A reconstrução dos processos psíquicos, segundo o psicanalista Renato Mezan, que levaram Wellington a um crime tão hediondo, são apenas conjetural, para tentar explicar o inexplicável, e ajudar –nos a compreender .
Uma vez ,que mesmo a explicação se certa, não pode trazer de volta as vítimas de sua loucura.
Assim , o horror que nos assaltou ao tomarmos conhecimento do que ele estava fazendo, mostra mais do que compaixão pelas vítimas: penso que se deve ao receio de, por termos sido na infância pequenos Édipos, um dia nos vermos , atirando em inocentes depositários das nossas angústias.
Embora (se formos “neuróticos normais”) não precisemos recorrer às mesmas defesas psicóticas que esse moço teve de mobilizar.No fundo somos tão humanos quanto ele – e o desfecho trágico da sua loucura deve nos fazer pensar na nossa própria violência, que por se exercer por meios mais sutis não deixa de ter semelhança com a dele.
Tenho um amigo inglês, homossexual, que há 5 anos se apaixonou por um aluno. O aluno iria fazer 18 anos, que é considerado “ age of consent” a maioridade sexual. Segundo o meu amigo, seu aluno mentiu a idade. Ele não teve nada com o garoto, apenas se encontraram, pegarm na mão e se beijaram...O mesmo aluno fez chantagem e o denunciou.
 O meu amigo foi expulso da escola. Neste período ele morava com um companheiro , com o qual vivia uma relação estável de 10 anos , numa casa que herdou de sua família. O  beijo lhe custou a proibição de  lecionar na Inglaterra .Teve que vender a casa e dividir com seu parceiro.Sua história é quase o filme Notas sobre um escândalo(2006) de Richard Eyre com Cate Blanchett e Judi Dench.
No intuito de reconstruir sua vida.Ele mudou de país, por ser membro da comunidade européia, escolheu um país , em que já tinha morado, tinha amigos e falava a língua.
Teve um período de adaptação de cerca de 2 anos , no qual reaprendeu e aprimorou o idioma, trabalhou como garçom e aos poucos foi refazendo sua vida.
Tornou-se membro de um coral gay. Comprou um novo apartamento. Visitou outros países em férias... E logo, adquiriu os mesmos direitos e cidadania, tornando-se professor de literatura inglesa de uma escola.
Hoje, na mesma manhã ensolarada de abril , cinco anos depois. ..Assim que acabei de ler o acima escrito, recebo a notícia de que este meu amigo, está muito deprimido.Vivendo às custas de anti-depressivos e afins, além do álcool. Às vezes com idéias suicidas. Vive repetindo que se pudesse escolher , jamais seria gay. Expõe sua culpa e diz que sua vida teria sido mais fácil se tivesse uma família estruturada e com filhos.Sente-se culpado em frequentar ambientes gays e de ter sexo com desconhecidos , entre outros fatos e histórias que o desagradam no mundo gay.
Ele fala , fala ,fala... se repete, e finalmente diz que está apaixonado por Nike , seu aluno de 19 anos.

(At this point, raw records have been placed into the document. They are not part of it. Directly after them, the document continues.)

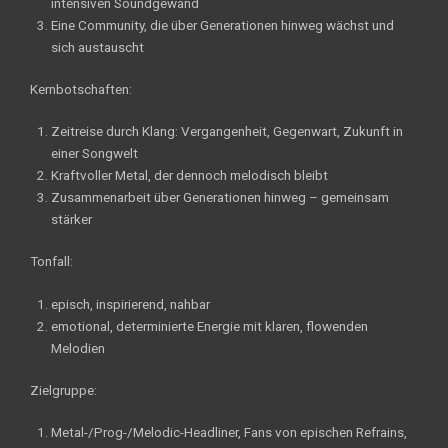
intensiven Soundgewand
Eine Community, die über Generationen hinweg wächst und
sich austauscht
Kernbotschaften:
Zeitreise durch Klang: Vergangenheit, Gegenwart, Zukunft in
einer Songwelt
Kraftvoller Metal, der dennoch melodisch bleibt
Zusammenarbeit über Generationen hinweg – gemeinsam
stärker
Tonfall:
episch, inspirierend, nahbar
emotional, determinierte Energie mit klaren, flowenden
Melodien
Zielgruppe:
Metal-/Prog-/Melodic-Headliner, Fans von epischen Refrains,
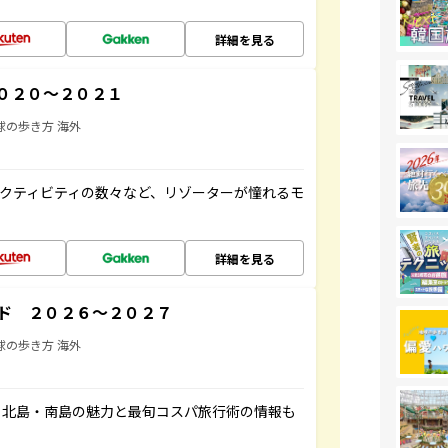
詳細を見る
０２０～２０２１
球の歩き方 海外
クティビティの数々など、リゾーターが憧れるモ
詳細を見る
ド ２０２６～２０２７
球の歩き方 海外
。北島・南島の魅力と最旬コスパ旅行術の情報も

Fontes:Suplemento Aliás de 11 de abril de 2011.
 

Um comentário:

  1. O livro mencionado deve ser bem interessante. Li e vi o filme Notas sobre um Escândalo. Achei a discussão muito interessante (Judy Dench está ótima...ser ou não ser?).
    Quanto ao cenário nacional: (a) Bolsonaro pode ter feito um favor à causa gay. Agora vai ou racha. No mínimo deu visibilidade ao assunto e obrigou defensores dessa minoria a se manifestar mais assertivamente; (b) o atirador: aconteceu em outras partes do mundo, e com tantas violências que já temos por aqui (contra a mulher, e.g., que mata, mutila todos os dias)tomara que esta não se agregue. Aliás, com tanta facilidade para se obter armas pelo país, nem sei como isso não aconteceu antes independentemente das causas psicológicas, sociais, etc. Espero que, para o bem de todos nós, seja o primeiro e único episódio pela terra brasilis.